Art Director J came to confide in me (I was a safe confidant given my independent status) wide-eyed in some sort of subdued fluorescent tube Art Director rage that it was unconscionable for Copyright J to have sat across from her and not said anything about a lunch invitation to which everyone except Art Director J was invited.  I told her to let it go – it’s hard for me to fathom the snub and even harder to sympathize with the outrage.

Another week passed before L, a more junior Copywriter, but senior in personality and wit, called me in that whiny American sort of outrage via the internal line (a clunky-looking office telephone that some people are apparently accustomed to using) to complain about the direction the project we were working on together was taking.  I happen to agree with her that the guidance from our assigned Creative Director is more-or-less worthless, and the Art Director was producing design work that did not adhere to my plans and did not make the project seem exciting.  But I’m not sure I was able to satiate her thirst for outrage and vengeance.

But finally, a few days later, we had the big presentation (via clunky telephone) with the client… ten or so of us in a room. Account Manager A asked Creative Director J who should to talk the client through the ideas for the project.

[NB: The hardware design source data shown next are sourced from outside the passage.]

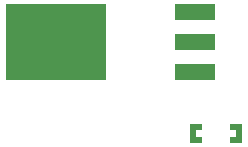
<source format=gtp>
G04*
G04 #@! TF.GenerationSoftware,Altium Limited,Altium Designer,21.9.1 (22)*
G04*
G04 Layer_Color=8421504*
%FSLAX42Y42*%
%MOMM*%
G71*
G04*
G04 #@! TF.SameCoordinates,8665F69C-080D-4A0F-83C7-313B9D7BD581*
G04*
G04*
G04 #@! TF.FilePolarity,Positive*
G04*
G01*
G75*
%ADD16R,0.60X1.65*%
%ADD17R,1.10X0.58*%
%ADD18R,3.49X1.40*%
%ADD19R,8.46X6.55*%
D16*
X9415Y5309D02*
D03*
X9025D02*
D03*
D17*
X9390Y5362D02*
D03*
Y5255D02*
D03*
X9050D02*
D03*
Y5362D02*
D03*
D18*
X9042Y5829D02*
D03*
Y6083D02*
D03*
Y6337D02*
D03*
D19*
X7863Y6083D02*
D03*
M02*

</source>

Creative Director J, clearly not thinking about much beside the buttons on his cell phone and the good-standing of his hair coiffure, indicated with a hand gesture of distraught that I was probably the one to do so.  This might have made sense in a less politically charged environment, since the flow of ideas is, after all, my specialty.  Account Manager A immediately caught his faux-pas and hurriedly asked Art Director J to do the talking to the client, as if giving a cupcake to a sobbing child.

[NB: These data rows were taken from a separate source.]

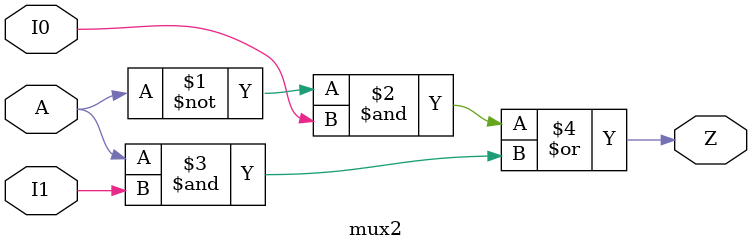
<source format=v>
module mux2(A, I0, I1, Z);
  input A, I0, I1;
  output Z;
  
  assign Z = (~A & I0) | (A & I1);
endmodule



</source>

For several months now, I have been keeping an Excel document especially to track my hours at these types of positions.  Each client has its own designated sheet, where I keep a log of hours and fees for each week of work.  Immediately upon arrival in the morning, I update the starting time for the day.  Immediately after lunch (and sometimes before), I enter in the length of my break.  Before departure, I update the timesheet to reflect total hours worked for the day.  In this manner, I am aware of exactly how much money I am earning at every leg of the day, every day of the week, every week of the year, and ultimately for the year as a whole.  When I send an invoice at the beginning of each week, the date, invoice number, and amount is tallied in the Excel document.  When the client pays the invoice, I enter bold text “Paid” next to the invoice number.  A final sheet, mislabeled “Net Worth”, automatically updates with every new entry to reflect my total earnings this year.

The office has an atrium with a skylight, a jukebox, some circular tables, and a small coffee shop run alternate days by ghetto tall Showannah and a bubbly tall Latina woman.  Showannah has decided that I like green tea in the morning.  And something about being someone who has an assigned drink appeals to me, so despite my preference for non-caffeinated beverages, I often have green tea in the morning.  The afternoon is peppermint tea time, sometimes with an oatmeal raisin cookie.  The atrium is almost always empty.

The building has a cafeteria four floors below mine.  I have not yet ventured there.

Today, one Project Manager asked me for a critique of the designs produced by one of the Art Directors.  All in all, the design left a lot to be desired.  The site is obviously going to be boring and static, although Project Manager K explained that this was not likely to change given budget and timing constraints..  When I was finished with my feedback, Project Manager K said, “Thanks, I’m so glad we have someone like you around.”  Project Manager J, sitting on the other side of the desk looked up and exclaimed, “Fuckin’-a, Yes!,” followed by “I only wish the Creatives understood that.”

I said, “The Creatives will not understand.”